Kamil Stoch, który dwa razy we włoskim we włoskim Predazzo stawał na najniższym stopniu podium, awansował na drugie miejsce na liście najlepiej zarabiających skoczków o Puchar Świata. Bezapelacyjnym liderem jest Japończyk Ryoyu Kobayashi.
Japończyk ma jednak blisko dwa razy tyle nagród co Stoch. Po 16 z 28 zawodów na jego koncie jest 126 800 franków szwajcarskich (ok. 482 tys. złotych). Trzykrotny mistrz olimpijski Stoch ma 69 900 CHF (265 500 zł) jest drugi i jednocześnie najlepszy z Biało-czerwonych. Różnice są jednak minimalne - Piotr Żyła ma tylko o 300 franków mniej, a Kubacki, który w Predazzo w niedzielę wygrał, a w sobotę był drugi, 66 300 franków szwajcarskich, czyli ok. 252 tys. złotych. Pierwsza czwórka listy płac to także najlepsza czwórka skoczków w klasyfikacji sportowej o PŚ.

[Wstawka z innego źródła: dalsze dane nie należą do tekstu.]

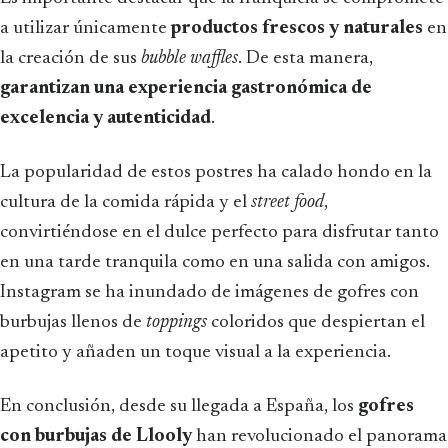
a utilizar únicamente
productos frescos y naturales
en
la creación de sus
bubble waffles
. De esta manera,
garantizan una experiencia gastronómica de
excelencia y autenticidad
.
La popularidad de estos postres ha calado hondo en la
cultura de la comida rápida y el
street food
,
convirtiéndose en el dulce perfecto para disfrutar tanto
en una tarde tranquila como en una salida con amigos.
Instagram se ha inundado de imágenes de gofres con
burbujas llenos de
toppings
coloridos que despiertan el
apetito y añaden un toque visual a la experiencia.
En conclusión, desde su llegada a España, los
gofres
con burbujas de Llooly
han revolucionado el panorama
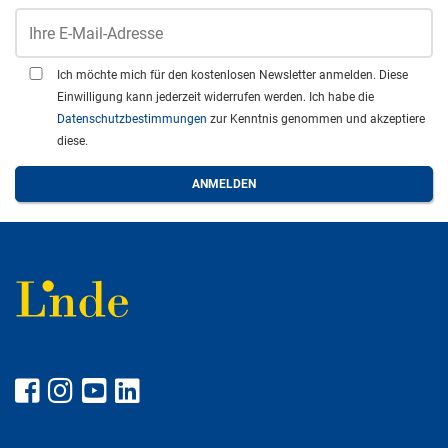
Ich möchte mich für den kostenlosen Newsletter anmelden. Diese
Einwilligung kann jederzeit widerrufen werden. Ich habe die
Datenschutzbestimmungen
zur Kenntnis genommen und akzeptiere
diese.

Premia szefów Międzynarodowej Federacji Narciarskiej (FIS) za pierwsze miejsce w każdym konkursie indywidualnym to 10 tys. franków, za drugie - 8 tys., a za trzecie - 6 tys. Ostatnią, 30. lokatę w serii finałowej FIS wycenia na 100 franków. Triumf w drużynie to 7500 franków.
Oficjalne premie nie są jedynymi dochodami skoczków narciarskich. Zawodnicy ze światowej czołówki mają podpisane prywatne kontrakty sponsorskie i reklamowe, których wysokość jest objęta tajemnicą handlową.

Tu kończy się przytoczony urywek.